Thanks for your help.


----------



## Wrench97 (May 10, 2008)

CPUz will give you ram and cpu speeds as well as brand and model info > CPUz

GPUz will give you video card data> http://www.techpowerup.com/downloads/1207/TechPowerUp_GPU-Z_v0.2.8.html

The Bios is the most accurate for voltages and temps, but CoreTemp does a good job on Core Duos and Amd cpu's > http://www.alcpu.com/CoreTemp/

It;s not that the video card is taking power from the ram it's taking address space from a limited number of address 32bit os's are limited to 4Gig total address space Nvidia boards seem to reserve more address space then other chipsets it might have to do with the mcp chip being the same as used on integrated video boards reserving more address space then really needed, not sure just an observation, 64 bit also has a limit theoretically of 120Gig, at the moment that seems like a number we'll never see just like 4Gig did when 32bit came out in 1995 and everybody said what are you going to do with 32meg of ram installed?


----------



## Stu_computer (Jul 7, 2005)

All 32bit CPU's for the past decade (since pentium pro) are capable of working with up to 64GB of ram.
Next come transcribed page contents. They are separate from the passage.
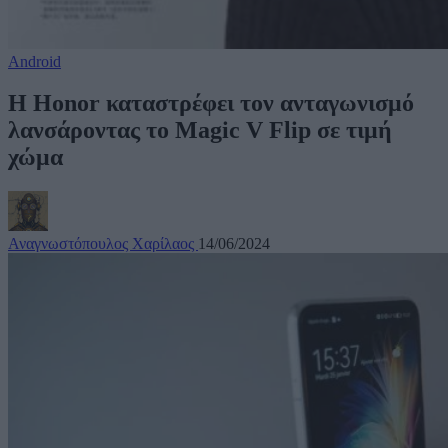
Android
Η Honor καταστρέφει τον ανταγωνισμό
λανσάροντας το Magic V Flip σε τιμή
χώμα
Αναγνωστόπουλος Χαρίλαος
14/06/2024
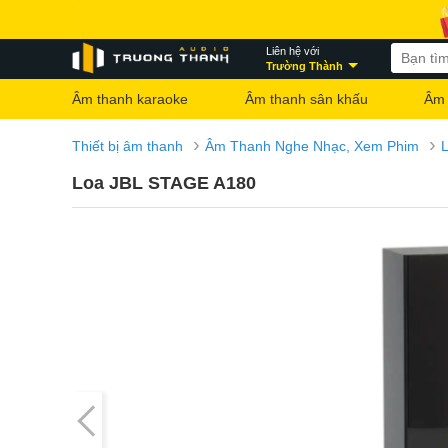
Liên hệ với
Trường Thành
Âm thanh karaoke
Âm thanh sân khấu
Âm 
›
›
Thiết bị âm thanh
Âm Thanh Nghe Nhạc, Xem Phim
Loa JBL STAGE A180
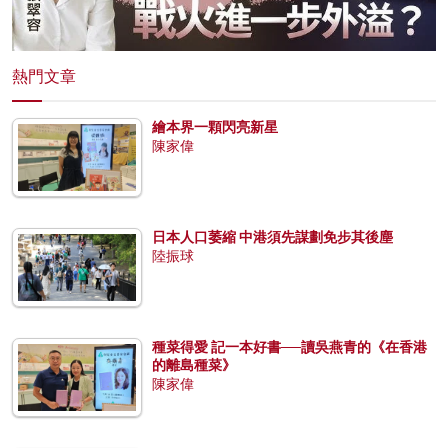
熱門文章
繪本界一顆閃亮新星
陳家偉
日本人口萎縮 中港須先謀劃免步其後塵
陸振球
種菜得愛 記一本好書──讀吳燕青的《在香港
的離島種菜》
陳家偉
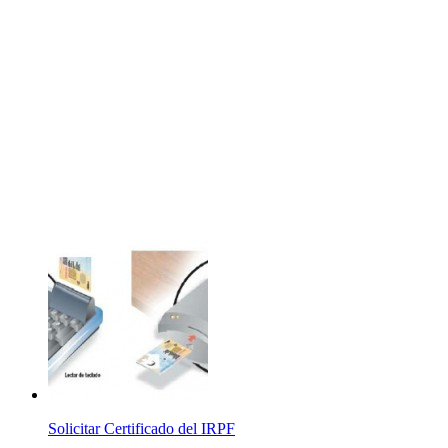
Solicitar Certificado del IRPF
On Windows 32bit systems the 4GB barrier is not a CPU or chipset limitation, it's because the I/O devices can't access above 4GB of ram.

For example, the PCI bus uses *Direct Memory Addressing* (DMA) which allows a PCI device to read/write directly to ram--thus freeing up the CPU. Since the PCI bus is 32 bit it can only *directly* address up to 4GB of ram.
So, Windows 32bit versions are limited to 4GB to avoid memory problems, (exception is windows 32bit server versions can be greater than 4GB for the applications to use).
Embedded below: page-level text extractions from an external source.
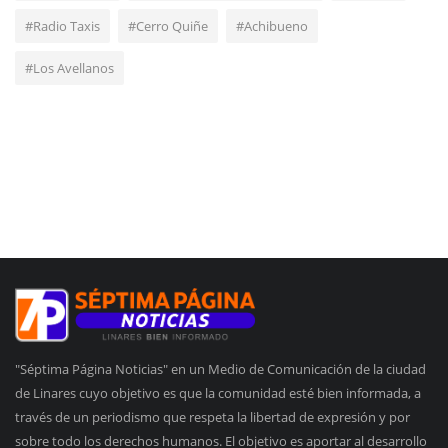
#Radio Taxis
#Cerro Quiñe
#Achibueno
#Los Avellanos
"Séptima Página Noticias" en un Medio de Comunicación de la ciudad
de Linares cuyo objetivo es que la comunidad esté bien informada, a
través de un periodismo que respeta la libertad de expresión y por
sobre todo los derechos humanos. El objetivo es aportar al desarrollo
Here is a simple visual example of how the ram is used....

RAM____________________Up to 4GB maximum with XP32

*XP loads at top address*
system will allocate itself up to 2GB if enough ram installed

(bottom of OS partition)
=======================
(top of processes partition)

memory space for programs (up to ~ 2GB if enough ram installed)

may also be used by chipset for additional I/O (ie: video)
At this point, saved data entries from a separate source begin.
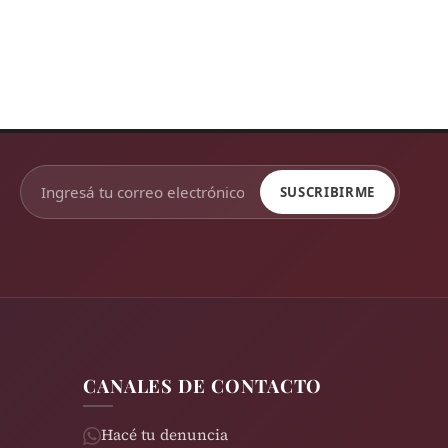
SUSCRIBIRME
CANALES DE CONTACTO
Hacé tu denuncia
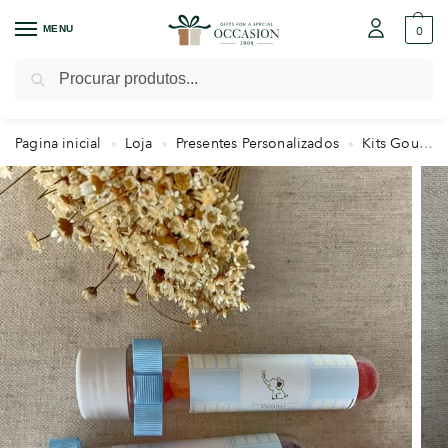
MENU
0
Pesquisar
Pagina inicial
Loja
Presentes Personalizados
Kits Gourmet
»
»
»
----------------------(low memory address)
*I/O devices* (reserved addresses)

(ie: video, PCI, mouse, kybd)
_______________________zero



Now, with 64bit systems all PCI devices must be PCI 2.1 compliant to access above 4GB.

That means a PCI 32bit device must support PCI 2.1 *Dual Address Cycle* (DAC) for it to access higher than 4GB on a 64bit system.

So, if you use older PCI 32 bit cards make sure they are PCI 2.1 compliant and the proper driver is used--check manufacturer site for newest drivers--else the card may cause a memory problem for 64bit systems.


----------



## Gfx010 (Jul 25, 2009)

Stu_computer said:


> So, if you use older PCI 32 bit cards make sure they are PCI 2.1 compliant and the proper driver is used--check manufacturer site for newest drivers--else the card may cause a memory problem for 64bit systems.


How can I know which if my PCI is PCI 2.1 compliant ?


----------